Como na prática não há qualquer garantia que você seja atendido em tempo hábil, caso você não seja estudante há também a possibilidade então de pagar 8 reais somente devido o transporte gasto para ir remover a divida (ida e volta de ônibus), se contarmos com o pedido que você não fez, poderíamos adicionar a taxa de 5,40 pelo pedido não feito, quando te removem do pedido (que foi o caso).

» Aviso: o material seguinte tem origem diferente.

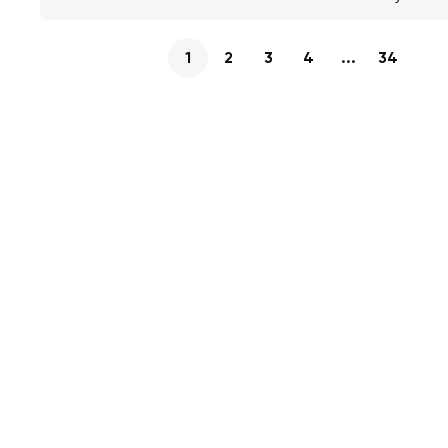
1
2
3
4
...
34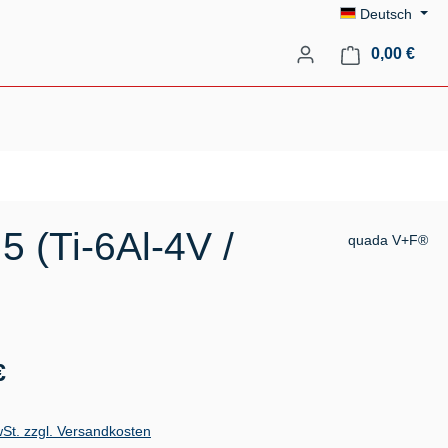
Deutsch
Ware
0,00 €
 (Ti-6Al-4V /
quada V+F®
s:
€
wSt. zzgl. Versandkosten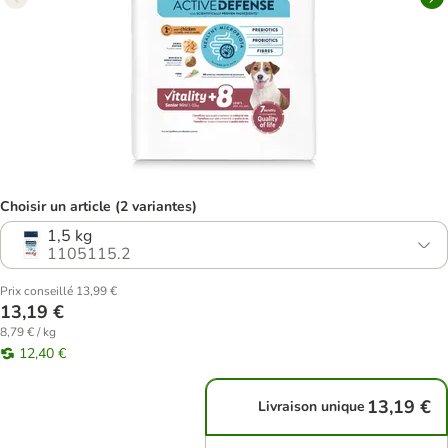
Choisir un article (2 variantes)
1,5 kg
1105115.2
Prix conseillé 13,99 €
13,19 €
8,79 € / kg
12,40 €
13,19 €
Livraison unique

Não é incomum você também permanecer bloqueado por 15, 30 ou 60 minutos (ou até mais a depender da demanda pelo o que entendo) de receber pedidos, ou seja, por não seguir a conduta de um único estabelecimento que você não possui vínculo empregatício algum, há a possibilidade de você gastar no mínimo R$7,40 reais até R$18 reais (ou mais) para que você não pague uma dívida, que no meu caso era acima de R$50. Ou seja, você entra no aplicativo sob a promessa de não possuir patrões, quando na verdade você poderá possuir todos eles. É a terceirização dos riscos do empreendedor, indo direto para as costas do trabalhador, que para este, ficará a responsabilidade de tomar rédea de todos os riscos, sejam relacionados a sua própria saúde, segurança e vida financeira.

O que aconteceu com Thiago, não foi somente previsível como foi na prática apenas a continuação da violência ocorrida contra ele enquanto trabalhador, que trabalhava sob as regras aqui descritas por até mesmo 12 horas por dia, cujo o ápice foi a sua morte. O modelo atual de espólio da classe trabalhadora, é como um penhasco onde o trabalhador cai, não encontrando fim, na qual sua posição enquanto trabalhador foi terceirizada a tal ponto, que ele não é mais o chicoteado pelo patrão, mas agora se encontra em uma posição dúbia: a de boi e capataz de sua própria biga.

Foto destacada: Pexels

Charge: André Dahmer

Marcos Gabriel é estudante do bacharelado interdisciplinar em Humanidades pela (ainda não extinta) UFBA, faz entregas como Biker pela Rappi e Uber eats para pagar as despesas com ensino.

Uma resposta para “Ser entregador por aplicativo: quando sua vida vale menos do que uma entrega”

  1. Ketia disse:

    Consciente reflexão sobre a condição subhumana a que os trabalhadores estão sendo submetidos. O pior é saber que trabalhadores, desprovidos de uma consciência crítica sobre o que está acontecendo, aplaudam as mudanças da legislação trabalhista.